Congresswoman Ileana Ros-Lehtinen, a senior member of the Florida Congressional Delegation, will vote against the financial regulatory legislation because the regulatory measures included in it would hurt consumers, continues government bailouts in the future and does little to fix the real problems that caused our financial meltdown.
This legislation will give the Federal Reserve and other regulators sweeping powers to control firms considered "too big to fail," putting unwarranted faith on regulators who were caught totally off guard when the financial crisis struck. This bill would create more risky Fannie and Freddies by designating a firm as being too big to fail and again increase the risk that the taxpayer must take.
Below are some of the problems with this 2,000 plus page bill that costs billions and, it must be noted, has not been made available for study the required 72 hours as leadership had promised.
* The taxpayers are tired of the innumerable taxpayer funded bailouts that have Main Street paying for the bad decisions of Wall Street.
* This bill makes bailouts permanent, creates a $150 billion bailout fund and is a massive job killer.
* It would create a "credit czar" who will dictate which financial products can be available to the American consumer.
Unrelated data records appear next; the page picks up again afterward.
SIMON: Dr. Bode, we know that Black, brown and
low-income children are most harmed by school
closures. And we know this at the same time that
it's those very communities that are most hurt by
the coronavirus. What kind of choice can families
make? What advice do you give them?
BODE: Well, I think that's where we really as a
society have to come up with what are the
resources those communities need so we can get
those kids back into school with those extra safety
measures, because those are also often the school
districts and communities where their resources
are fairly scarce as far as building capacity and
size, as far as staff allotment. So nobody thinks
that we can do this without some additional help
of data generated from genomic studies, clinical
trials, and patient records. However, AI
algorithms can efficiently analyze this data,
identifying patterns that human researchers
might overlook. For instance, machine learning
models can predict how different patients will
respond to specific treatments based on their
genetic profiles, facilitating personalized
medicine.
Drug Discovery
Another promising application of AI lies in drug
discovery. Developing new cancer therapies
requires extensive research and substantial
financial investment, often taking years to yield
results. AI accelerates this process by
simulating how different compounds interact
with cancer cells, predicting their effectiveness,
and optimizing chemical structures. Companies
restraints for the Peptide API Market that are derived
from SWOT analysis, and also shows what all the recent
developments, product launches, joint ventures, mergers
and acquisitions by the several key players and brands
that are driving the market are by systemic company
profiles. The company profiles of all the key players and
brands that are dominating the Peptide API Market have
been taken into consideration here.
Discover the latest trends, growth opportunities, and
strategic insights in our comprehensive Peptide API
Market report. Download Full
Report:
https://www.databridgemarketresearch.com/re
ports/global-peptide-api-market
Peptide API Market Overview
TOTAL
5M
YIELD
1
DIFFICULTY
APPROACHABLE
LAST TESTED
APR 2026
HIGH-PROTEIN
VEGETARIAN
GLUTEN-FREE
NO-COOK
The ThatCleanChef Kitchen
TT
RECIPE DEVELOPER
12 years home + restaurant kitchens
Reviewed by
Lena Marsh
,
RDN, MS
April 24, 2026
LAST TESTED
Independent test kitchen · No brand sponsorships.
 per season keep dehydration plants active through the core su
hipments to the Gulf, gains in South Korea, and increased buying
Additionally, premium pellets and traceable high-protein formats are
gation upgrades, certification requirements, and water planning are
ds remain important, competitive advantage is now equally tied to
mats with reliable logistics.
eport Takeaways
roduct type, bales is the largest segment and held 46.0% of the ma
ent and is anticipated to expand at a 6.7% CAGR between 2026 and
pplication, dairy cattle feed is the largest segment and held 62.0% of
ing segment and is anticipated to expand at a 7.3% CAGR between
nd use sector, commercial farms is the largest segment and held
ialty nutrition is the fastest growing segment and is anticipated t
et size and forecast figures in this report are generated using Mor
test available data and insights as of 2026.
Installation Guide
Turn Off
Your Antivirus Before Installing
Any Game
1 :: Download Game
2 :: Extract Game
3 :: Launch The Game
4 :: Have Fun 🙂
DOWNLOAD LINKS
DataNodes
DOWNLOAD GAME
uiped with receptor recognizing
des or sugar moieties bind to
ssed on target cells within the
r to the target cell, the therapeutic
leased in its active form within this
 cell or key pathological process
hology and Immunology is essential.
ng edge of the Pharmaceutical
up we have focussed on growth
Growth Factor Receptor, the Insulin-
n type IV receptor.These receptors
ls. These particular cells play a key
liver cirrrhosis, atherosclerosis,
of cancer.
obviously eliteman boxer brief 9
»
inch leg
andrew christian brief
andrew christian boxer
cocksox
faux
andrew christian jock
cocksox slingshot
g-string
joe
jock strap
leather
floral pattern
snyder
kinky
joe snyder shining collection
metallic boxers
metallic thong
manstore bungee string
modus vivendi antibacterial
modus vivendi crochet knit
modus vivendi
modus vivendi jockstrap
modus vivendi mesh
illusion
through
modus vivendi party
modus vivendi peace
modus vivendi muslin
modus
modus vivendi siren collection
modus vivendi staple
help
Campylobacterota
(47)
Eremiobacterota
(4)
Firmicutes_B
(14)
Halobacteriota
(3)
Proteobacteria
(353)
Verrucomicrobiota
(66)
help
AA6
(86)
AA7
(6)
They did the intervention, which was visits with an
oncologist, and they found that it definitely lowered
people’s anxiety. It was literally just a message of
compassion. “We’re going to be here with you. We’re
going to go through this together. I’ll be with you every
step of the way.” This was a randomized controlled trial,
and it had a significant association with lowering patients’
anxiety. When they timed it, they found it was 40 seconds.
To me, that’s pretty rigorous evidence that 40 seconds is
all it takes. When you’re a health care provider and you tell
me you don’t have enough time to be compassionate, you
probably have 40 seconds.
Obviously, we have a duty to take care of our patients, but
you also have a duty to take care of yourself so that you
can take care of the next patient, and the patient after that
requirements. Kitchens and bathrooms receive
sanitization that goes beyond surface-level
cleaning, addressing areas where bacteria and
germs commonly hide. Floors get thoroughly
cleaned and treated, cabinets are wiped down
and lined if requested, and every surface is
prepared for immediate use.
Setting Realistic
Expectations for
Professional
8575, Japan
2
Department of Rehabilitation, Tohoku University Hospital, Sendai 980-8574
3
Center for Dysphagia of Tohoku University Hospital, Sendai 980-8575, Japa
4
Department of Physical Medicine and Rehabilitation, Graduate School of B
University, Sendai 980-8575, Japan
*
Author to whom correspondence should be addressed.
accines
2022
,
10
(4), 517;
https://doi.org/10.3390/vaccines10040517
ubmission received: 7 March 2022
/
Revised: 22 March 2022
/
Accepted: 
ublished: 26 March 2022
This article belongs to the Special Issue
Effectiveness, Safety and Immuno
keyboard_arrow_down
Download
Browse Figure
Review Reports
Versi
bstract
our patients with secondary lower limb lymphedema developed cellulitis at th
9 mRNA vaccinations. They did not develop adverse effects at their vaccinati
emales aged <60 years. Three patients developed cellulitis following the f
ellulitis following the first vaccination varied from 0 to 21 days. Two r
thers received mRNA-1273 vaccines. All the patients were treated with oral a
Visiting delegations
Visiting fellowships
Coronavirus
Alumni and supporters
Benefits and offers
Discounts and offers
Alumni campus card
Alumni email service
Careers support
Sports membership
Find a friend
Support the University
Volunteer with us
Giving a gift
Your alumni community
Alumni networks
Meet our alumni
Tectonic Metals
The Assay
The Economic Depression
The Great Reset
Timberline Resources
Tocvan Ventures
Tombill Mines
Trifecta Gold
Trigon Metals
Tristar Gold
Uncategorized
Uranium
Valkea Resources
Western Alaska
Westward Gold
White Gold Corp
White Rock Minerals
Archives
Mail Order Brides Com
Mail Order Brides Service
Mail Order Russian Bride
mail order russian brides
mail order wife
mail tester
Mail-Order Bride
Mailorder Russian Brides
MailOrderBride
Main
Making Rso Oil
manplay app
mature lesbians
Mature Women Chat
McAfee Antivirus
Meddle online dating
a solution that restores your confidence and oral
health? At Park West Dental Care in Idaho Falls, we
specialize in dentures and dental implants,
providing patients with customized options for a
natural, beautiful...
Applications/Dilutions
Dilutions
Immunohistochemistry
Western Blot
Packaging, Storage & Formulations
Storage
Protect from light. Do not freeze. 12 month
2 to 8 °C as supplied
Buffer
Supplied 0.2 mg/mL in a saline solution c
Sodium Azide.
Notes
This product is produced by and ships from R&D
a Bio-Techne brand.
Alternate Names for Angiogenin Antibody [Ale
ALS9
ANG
Just like with health care and energy policy, this credit czar will ration consumer credit and limit individual choice.
* The legislation will greatly expand the powers of the federal government through the creation of another federal agency, the Consumer Financial Protection Agency, which will do everything but protect the consumer.
Said Ros-Lehtinen, "The American people are sick and tired of multi hundred billion dollar bailouts and this legislation, rather than avoid future bailouts, would facilitate them. Congress would create a permanent TARP. This legislation also makes permanent the failed policies of the past and restructures our already fragile American economy placing it firmly within bureaucratic control."